Audience members also heard from May’s family — his wife LaShelle and daughters Simone and Jordan. LaShelle delivered a heartfelt letter to her husband in which she said “the bottom line is [that in] my very short time here at Davis I have realized this is a family community, and in my eyes, UC Davis is getting a remarkable family man.”
During the event, Fred Taverner, a board director of the Cal Aggie Alumni Association and a UC Davis alumnus, commented on his impression of May thus far.
“I met [May] yesterday and spoke with him about his projects during a meet-and-greet session,” Taverner said. “[May] is from Georgia Tech and turned around their College of Engineering there. I found him to be very personable [and] very intelligent, and I think he will be a good addition to this campus.”
G. Wayne Clough, May’s longtime friend and colleague from Georgia Tech, presented after the May family. Clough, the President Emeritus of Georgia Tech and former secretary of the Smithsonian Institution, said that May’s experiences in Georgia will help the him adapt to “opportunities and challenges” that UC Davis will face going forward.
Napolitano gave a short address before presenting May with the Chancellor’s Medal: “We are indeed fortunate to gain a chancellor whose accomplishments, breadth of academic and administrative experience and distinguished record of public service [will contribute] to the role of UC Davis chancellor.”

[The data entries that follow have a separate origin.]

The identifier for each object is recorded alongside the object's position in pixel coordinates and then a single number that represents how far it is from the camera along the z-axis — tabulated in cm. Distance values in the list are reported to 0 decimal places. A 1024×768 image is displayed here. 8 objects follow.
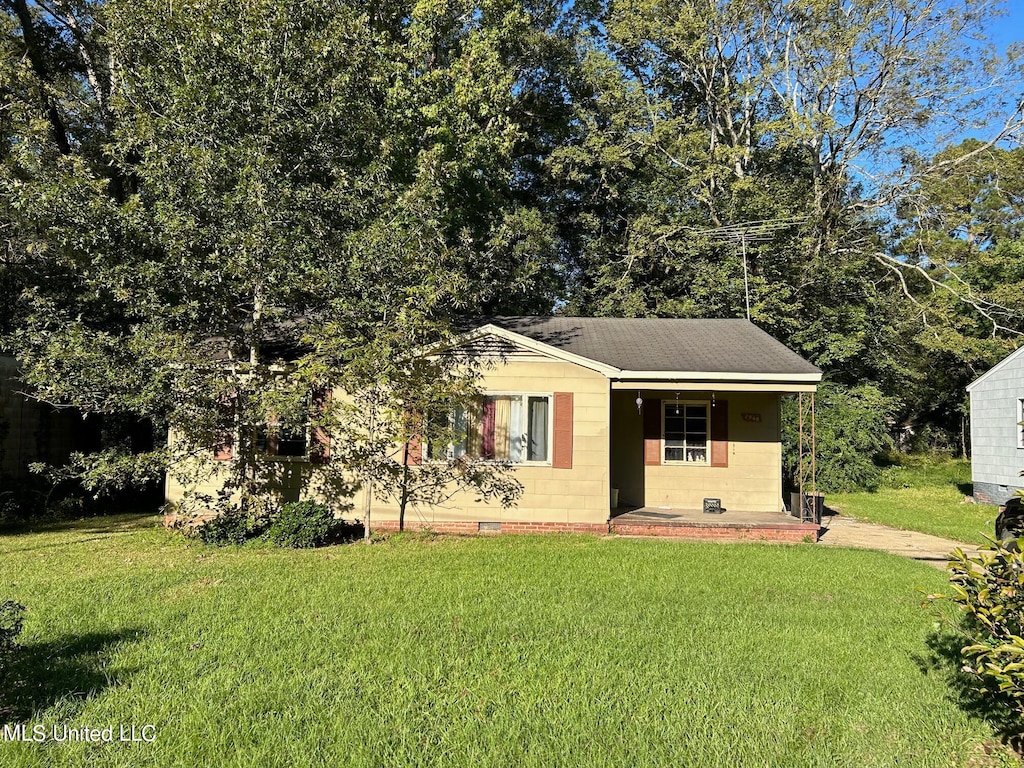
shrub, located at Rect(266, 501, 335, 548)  992
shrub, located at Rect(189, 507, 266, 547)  1012
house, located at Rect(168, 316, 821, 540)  1116
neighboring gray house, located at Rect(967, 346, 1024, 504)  1555
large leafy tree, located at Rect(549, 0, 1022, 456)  2048
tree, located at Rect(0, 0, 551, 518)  931
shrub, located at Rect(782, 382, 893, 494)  1777
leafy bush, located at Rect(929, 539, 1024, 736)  321
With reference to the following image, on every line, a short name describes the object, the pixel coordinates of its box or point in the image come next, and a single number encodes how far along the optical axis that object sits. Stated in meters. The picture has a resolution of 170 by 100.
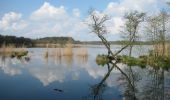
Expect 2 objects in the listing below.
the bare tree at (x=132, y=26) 14.53
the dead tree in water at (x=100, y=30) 14.88
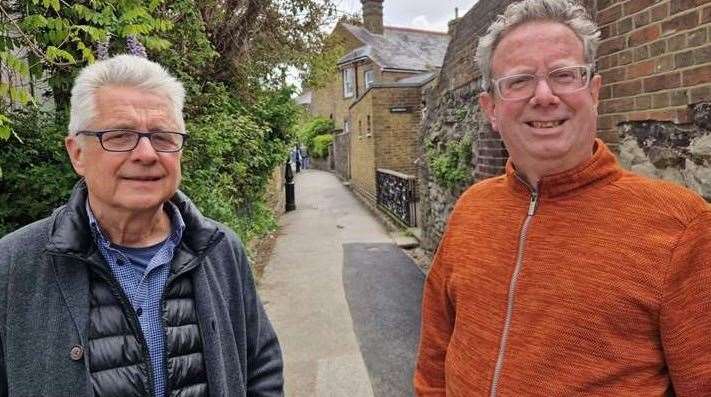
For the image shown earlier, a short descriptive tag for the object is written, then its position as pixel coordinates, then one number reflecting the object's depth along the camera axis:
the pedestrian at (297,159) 30.43
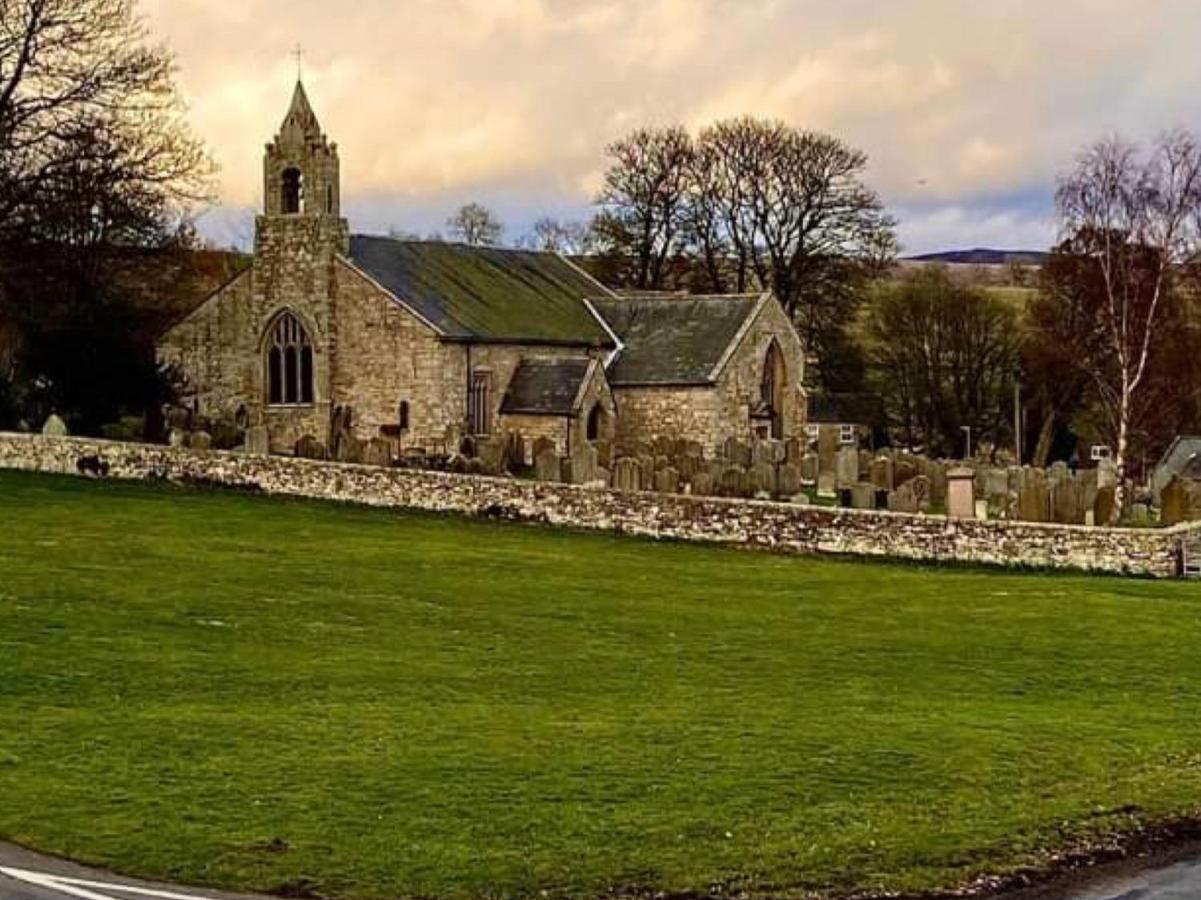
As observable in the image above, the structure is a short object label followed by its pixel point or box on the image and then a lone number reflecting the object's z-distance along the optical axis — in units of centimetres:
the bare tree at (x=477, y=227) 10625
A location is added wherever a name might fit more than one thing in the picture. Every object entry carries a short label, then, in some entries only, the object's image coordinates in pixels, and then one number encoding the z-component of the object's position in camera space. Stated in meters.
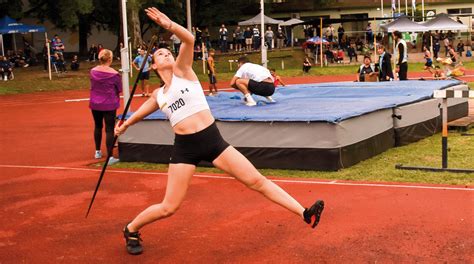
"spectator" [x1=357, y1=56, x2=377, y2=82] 19.44
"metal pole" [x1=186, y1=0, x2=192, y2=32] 29.05
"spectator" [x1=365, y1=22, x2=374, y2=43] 43.19
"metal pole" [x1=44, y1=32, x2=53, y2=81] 30.09
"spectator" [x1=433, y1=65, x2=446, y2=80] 19.13
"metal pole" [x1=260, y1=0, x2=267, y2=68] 24.76
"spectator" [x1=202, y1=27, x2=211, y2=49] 39.88
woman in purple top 10.35
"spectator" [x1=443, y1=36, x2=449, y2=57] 39.09
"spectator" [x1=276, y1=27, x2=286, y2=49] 45.72
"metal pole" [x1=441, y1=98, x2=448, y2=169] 8.92
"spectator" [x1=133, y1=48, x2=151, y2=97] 23.00
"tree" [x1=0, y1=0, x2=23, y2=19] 38.16
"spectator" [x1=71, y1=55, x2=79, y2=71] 34.25
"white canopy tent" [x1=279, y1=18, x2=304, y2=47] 44.12
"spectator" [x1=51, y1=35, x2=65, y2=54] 33.32
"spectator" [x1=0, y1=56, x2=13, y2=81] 30.52
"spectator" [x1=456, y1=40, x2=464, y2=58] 40.93
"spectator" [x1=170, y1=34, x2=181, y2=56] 35.41
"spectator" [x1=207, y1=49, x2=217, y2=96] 22.50
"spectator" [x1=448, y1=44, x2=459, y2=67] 28.52
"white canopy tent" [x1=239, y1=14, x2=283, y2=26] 40.12
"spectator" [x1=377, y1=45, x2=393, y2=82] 17.98
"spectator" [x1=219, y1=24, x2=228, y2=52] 41.41
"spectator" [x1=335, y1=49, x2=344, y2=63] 39.38
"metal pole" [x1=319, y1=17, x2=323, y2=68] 36.17
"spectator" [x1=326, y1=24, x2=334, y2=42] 42.31
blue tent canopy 34.80
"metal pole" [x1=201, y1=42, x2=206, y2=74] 32.84
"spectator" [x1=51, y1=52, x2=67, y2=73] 32.72
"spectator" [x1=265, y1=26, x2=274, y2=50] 42.69
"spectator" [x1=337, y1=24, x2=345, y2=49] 41.99
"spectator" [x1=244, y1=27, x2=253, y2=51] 41.97
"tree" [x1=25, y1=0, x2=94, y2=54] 34.81
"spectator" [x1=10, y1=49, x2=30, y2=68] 36.47
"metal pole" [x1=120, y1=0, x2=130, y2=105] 11.68
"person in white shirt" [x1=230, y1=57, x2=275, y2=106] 11.97
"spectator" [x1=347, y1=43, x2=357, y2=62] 39.59
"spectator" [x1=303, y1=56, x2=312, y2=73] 33.38
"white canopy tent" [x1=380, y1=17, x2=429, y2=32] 35.31
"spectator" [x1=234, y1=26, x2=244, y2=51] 42.00
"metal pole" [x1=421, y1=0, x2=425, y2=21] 51.66
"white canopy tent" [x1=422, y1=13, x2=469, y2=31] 35.03
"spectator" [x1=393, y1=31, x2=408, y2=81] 17.28
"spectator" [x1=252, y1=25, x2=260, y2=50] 42.19
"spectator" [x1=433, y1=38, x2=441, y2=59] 40.04
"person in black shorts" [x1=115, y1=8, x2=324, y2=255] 5.40
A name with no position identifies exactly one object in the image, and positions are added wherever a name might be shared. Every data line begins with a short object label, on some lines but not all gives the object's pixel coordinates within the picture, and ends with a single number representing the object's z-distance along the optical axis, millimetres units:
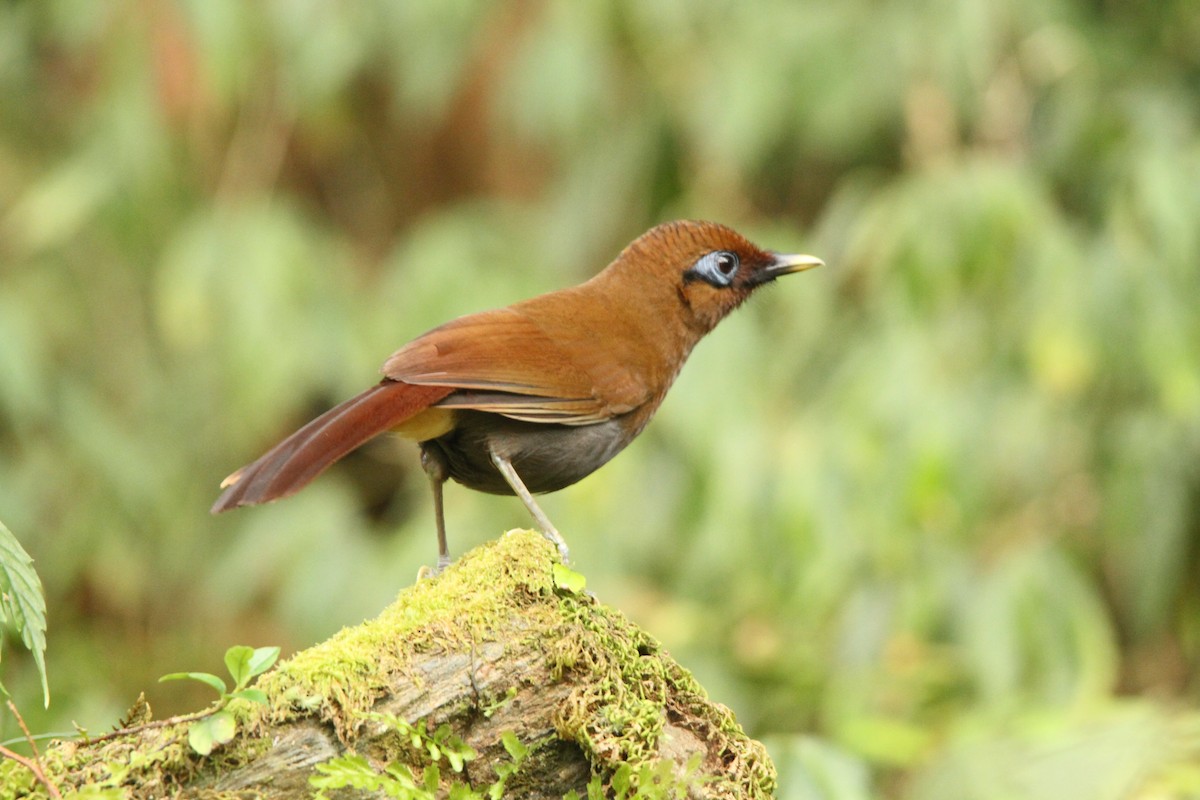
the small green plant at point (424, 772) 4164
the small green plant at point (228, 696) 4055
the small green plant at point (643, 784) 4570
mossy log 4203
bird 5559
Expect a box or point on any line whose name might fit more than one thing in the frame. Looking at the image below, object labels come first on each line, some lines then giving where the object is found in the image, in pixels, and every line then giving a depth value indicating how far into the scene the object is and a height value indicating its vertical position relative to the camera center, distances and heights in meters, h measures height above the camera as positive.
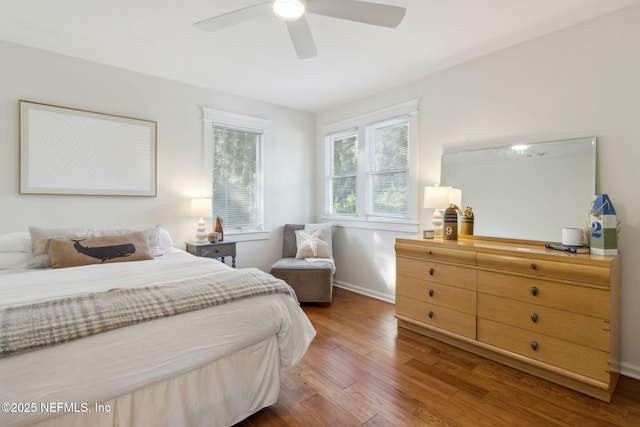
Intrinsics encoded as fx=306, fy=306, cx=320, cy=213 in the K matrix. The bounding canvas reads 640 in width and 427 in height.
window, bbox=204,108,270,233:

May’s inaugural address came directly after the presentation of the Chancellor’s Medal. He spent time thanking friends, family and colleagues from UC Davis and Georgia Tech for standing by him in his career. To recognize the support he has received throughout his life, May referenced a Southern saying that reads, “If you see a turtle on a fence post, it didn’t get there on its own.” The new chancellor also talked about his belief in a strong work ethic, the power of education and the importance of diversity.
“With diversity comes a wider and more interesting range of experiences, ideas, opinions and perceptions,” May said. “The greater the mix, the more likely we will make discoveries and solve problems — the hallmark of academic excellence.”
The address continued with May’s recognition of UC Davis’ world-renowned reputation and its potential for continued worldwide impact.
“I have heard many alumni and others describe Davis as kind of a ‘sleeping giant,’ a powerful institution that is yet to show the full extent of its power,” May said. “Well I’m here to tell you it’s time for this giant to wake up. Whether it’s our record fundraising, our record research expenditures, our athletics teams making campus history, our noteworthy achievements in scholarships or our overall ranking as a top-10 public research university, UC Davis is unmistakably on the rise.”
In closing, May delivered his slogan: “I am ready to help UC Davis go boldly, as no university has gone before.”
After May’s speech, attendees stood for the performance of the UC Alma Mater “Hail to California,” which was followed by the recession of the UC deans, chancellors, regents and senior leaders. Guests were then invited to a reception outside of Jackson Hall, where they could meet other attendees and UC Davis community members.
Jones’ words from the beginning of the ceremony summed up the Investiture’s common theme — “Chancellor May has made an immediate impact on our campus and on our region. His openness, his candor and his sense of humor have appealed to everyone he’s met.”